Essentially, what I want is this:
unordered_set<int> a = {1, 2, 3};
unordered_set<int> b = {2, 4, 1};
unordered_set<int> c = a.intersect(b); // Should be {1, 2}
I can do something like
unordered_set<int> c;
for (int element : a) {
if (b.count(element) > 0) {
c.insert(element);
}
}
However, I think there should be a more convenient way to do that. If there isn't one, can someone explain why? I know there is std::set_intersection
, but that seems to operate on vectors only.
In fact, a loop-based solutions is the best thing you can use with std::unordered_set
.
There is an algorithm called std::set_intersection
which allows to find an intersection of two sorted ranges:
Constructs a sorted range beginning at d_first consisting of elements that are found in both sorted ranges [first1, last1) and [first2, last2).
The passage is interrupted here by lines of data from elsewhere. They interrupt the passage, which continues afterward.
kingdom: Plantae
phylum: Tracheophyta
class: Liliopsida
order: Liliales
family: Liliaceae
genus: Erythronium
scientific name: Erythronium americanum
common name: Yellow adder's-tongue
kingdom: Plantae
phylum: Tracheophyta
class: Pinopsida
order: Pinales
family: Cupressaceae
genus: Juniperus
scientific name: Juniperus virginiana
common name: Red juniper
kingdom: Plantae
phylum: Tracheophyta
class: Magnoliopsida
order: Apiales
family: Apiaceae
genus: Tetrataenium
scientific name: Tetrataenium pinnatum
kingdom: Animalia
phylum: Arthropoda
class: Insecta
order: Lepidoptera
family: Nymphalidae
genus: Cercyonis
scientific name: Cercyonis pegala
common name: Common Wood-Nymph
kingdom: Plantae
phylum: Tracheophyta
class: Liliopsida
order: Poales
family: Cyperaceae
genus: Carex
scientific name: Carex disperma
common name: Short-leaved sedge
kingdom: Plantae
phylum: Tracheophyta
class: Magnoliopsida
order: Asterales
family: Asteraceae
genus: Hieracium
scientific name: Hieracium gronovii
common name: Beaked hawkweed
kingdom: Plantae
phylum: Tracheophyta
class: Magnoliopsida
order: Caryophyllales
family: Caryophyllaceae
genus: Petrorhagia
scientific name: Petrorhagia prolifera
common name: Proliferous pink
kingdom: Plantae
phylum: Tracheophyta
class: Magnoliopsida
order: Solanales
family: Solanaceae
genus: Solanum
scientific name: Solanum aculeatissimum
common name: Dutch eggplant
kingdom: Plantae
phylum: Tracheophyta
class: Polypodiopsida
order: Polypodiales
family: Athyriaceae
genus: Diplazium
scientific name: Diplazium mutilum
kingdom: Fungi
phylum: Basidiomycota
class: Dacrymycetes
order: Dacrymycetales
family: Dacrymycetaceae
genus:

As you deal with std::unordered_set
, you cannot apply this algorithm because there is no guaranteed order for the elements in std::unordered_set
.
My advice is to stick with loops as it explicitly says what you want to achieve and has a linear complexity (O(N), where N is a number of elements in the unordered set you traverse with a for loop) which is the best compexity you might achieve.